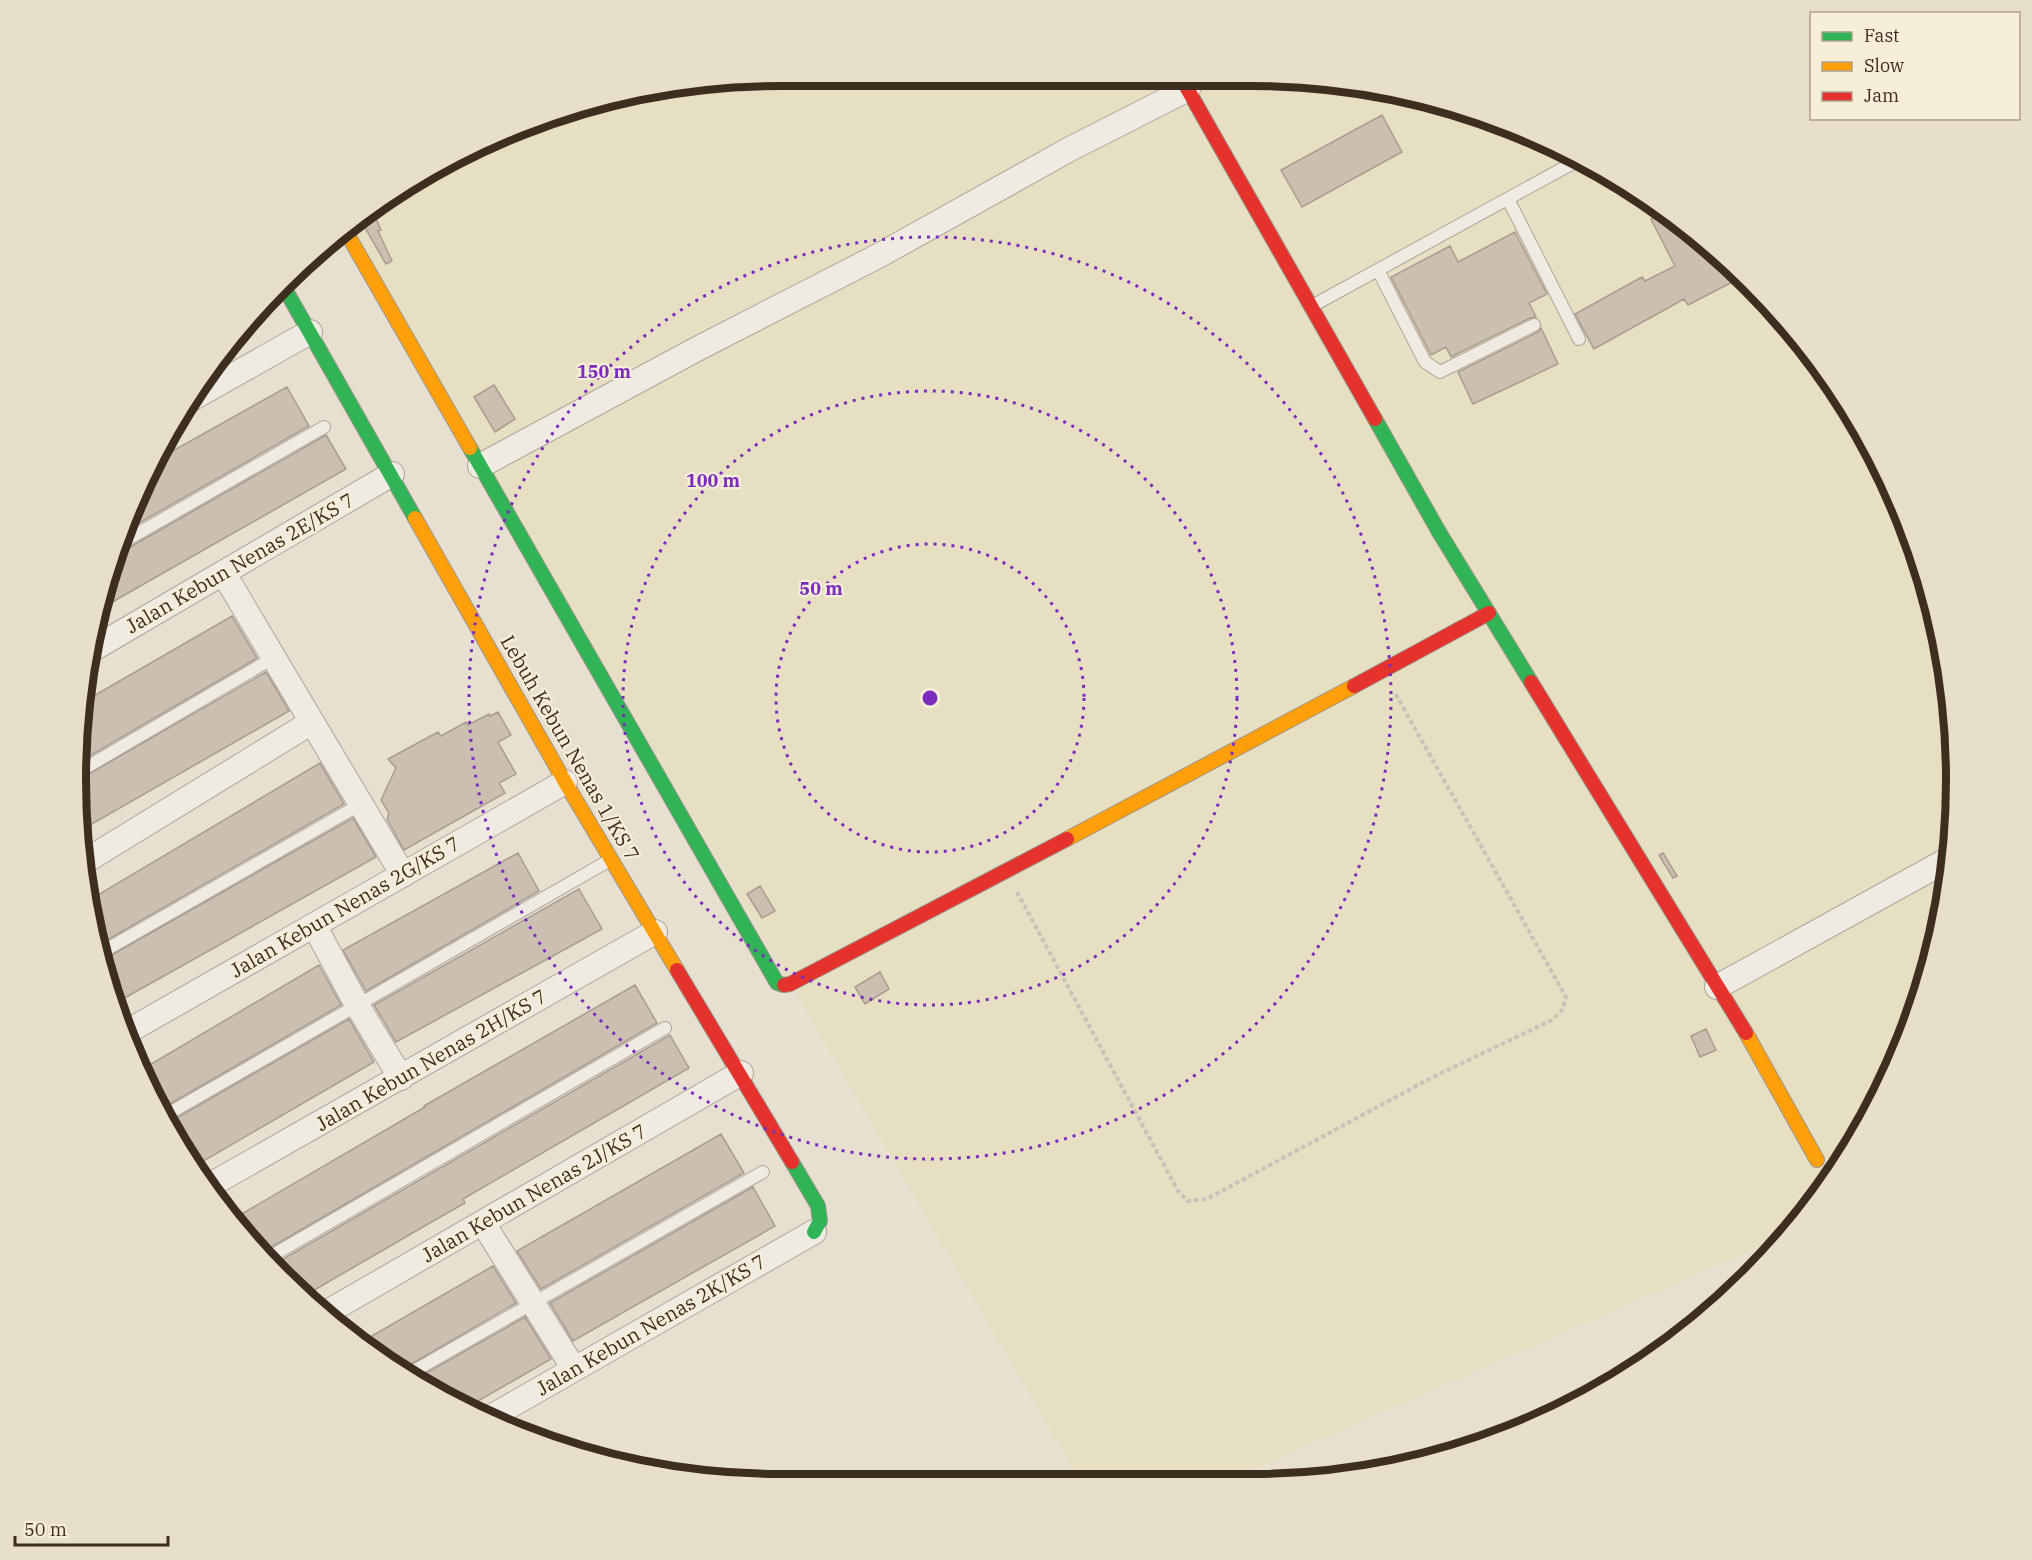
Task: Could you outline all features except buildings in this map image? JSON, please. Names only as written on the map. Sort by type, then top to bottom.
[{"type":"street","points":[[480,466],[880,255],[1181,85]]},
{"type":"street","points":[[1185,85],[1439,532],[1742,1026],[1817,1160]]},
{"type":"street","points":[[348,237],[777,983],[781,985],[790,984],[1005,872],[1489,613]]},
{"type":"street","name":"Lebuh Kebun Nenas 1/KS 7","points":[[287,292],[565,782],[741,1073],[818,1206],[820,1221],[814,1232]]},
{"type":"street","points":[[205,391],[310,332]]},
{"type":"street","name":"Jalan Kebun Nenas 2E/KS 7","points":[[99,646],[392,474]]},
{"type":"street","points":[[224,574],[403,874]]},
{"type":"street","points":[[90,858],[312,722]]},
{"type":"street","name":"Jalan Kebun Nenas 2G/KS 7","points":[[132,1029],[565,782]]},
{"type":"street","points":[[1717,987],[1942,863]]},
{"type":"street","points":[[314,925],[357,1005],[401,1078]]},
{"type":"street","name":"Jalan Kebun Nenas 2H/KS 7","points":[[215,1183],[655,932]]},
{"type":"street","name":"Jalan Kebun Nenas 2J/KS 7","points":[[332,1310],[741,1073]]},
{"type":"street","points":[[483,1223],[574,1369]]},
{"type":"street","name":"Jalan Kebun Nenas 2K/KS 7","points":[[496,1414],[814,1232]]},
{"type":"lane","points":[[1311,307],[1570,165],[1569,162]]},
{"type":"lane","points":[[1508,199],[1579,339]]},
{"type":"lane","points":[[1378,270],[1425,362],[1440,372],[1534,325]]},
{"type":"lane","points":[[129,539],[324,427]]},
{"type":"lane","points":[[86,767],[273,658]]},
{"type":"lane","points":[[107,949],[361,804]]},
{"type":"lane","points":[[171,1112],[611,860]]},
{"type":"lane","points":[[274,1255],[665,1028]]},
{"type":"lane","points":[[415,1370],[763,1172]]},
{"type":"path","points":[[1005,872],[1178,1191],[1188,1201],[1207,1199],[1431,1078],[1552,1020],[1562,1010],[1566,998],[1383,671]]},
{"type":"shaded area","points":[[780,85],[1252,85],[1343,91],[1432,109],[1518,138],[1559,157],[1638,203],[1710,258],[1774,322],[1803,357],[1853,433],[1894,514],[1923,600],[1941,689],[1946,780],[1941,871],[1923,960],[1894,1046],[1875,1087],[1829,1166],[1774,1238],[1770,1242],[1242,1474],[1076,1474],[352,233],[433,179],[514,138],[600,109],[645,99],[689,91]]},
{"type":"traffic: fast","points":[[286,292],[415,518]]},
{"type":"traffic: fast","points":[[1375,419],[1439,532],[1531,682]]},
{"type":"traffic: fast","points":[[470,448],[777,983],[784,985]]},
{"type":"traffic: fast","points":[[792,1162],[818,1206],[820,1221],[814,1232]]},
{"type":"traffic: slow","points":[[348,236],[470,448]]},
{"type":"traffic: slow","points":[[415,518],[565,782],[677,970]]},
{"type":"traffic: slow","points":[[1067,839],[1354,686]]},
{"type":"traffic: slow","points":[[1746,1033],[1817,1160]]},
{"type":"traffic: jam","points":[[1185,85],[1375,419]]},
{"type":"traffic: jam","points":[[1354,686],[1489,613]]},
{"type":"traffic: jam","points":[[1531,682],[1746,1033]]},
{"type":"traffic: jam","points":[[784,985],[790,984],[1067,839]]},
{"type":"traffic: jam","points":[[677,970],[792,1162]]}]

────────

Action item: Please give the number of lines in the material above that contain the string "fast", and nothing else.

Written response: 4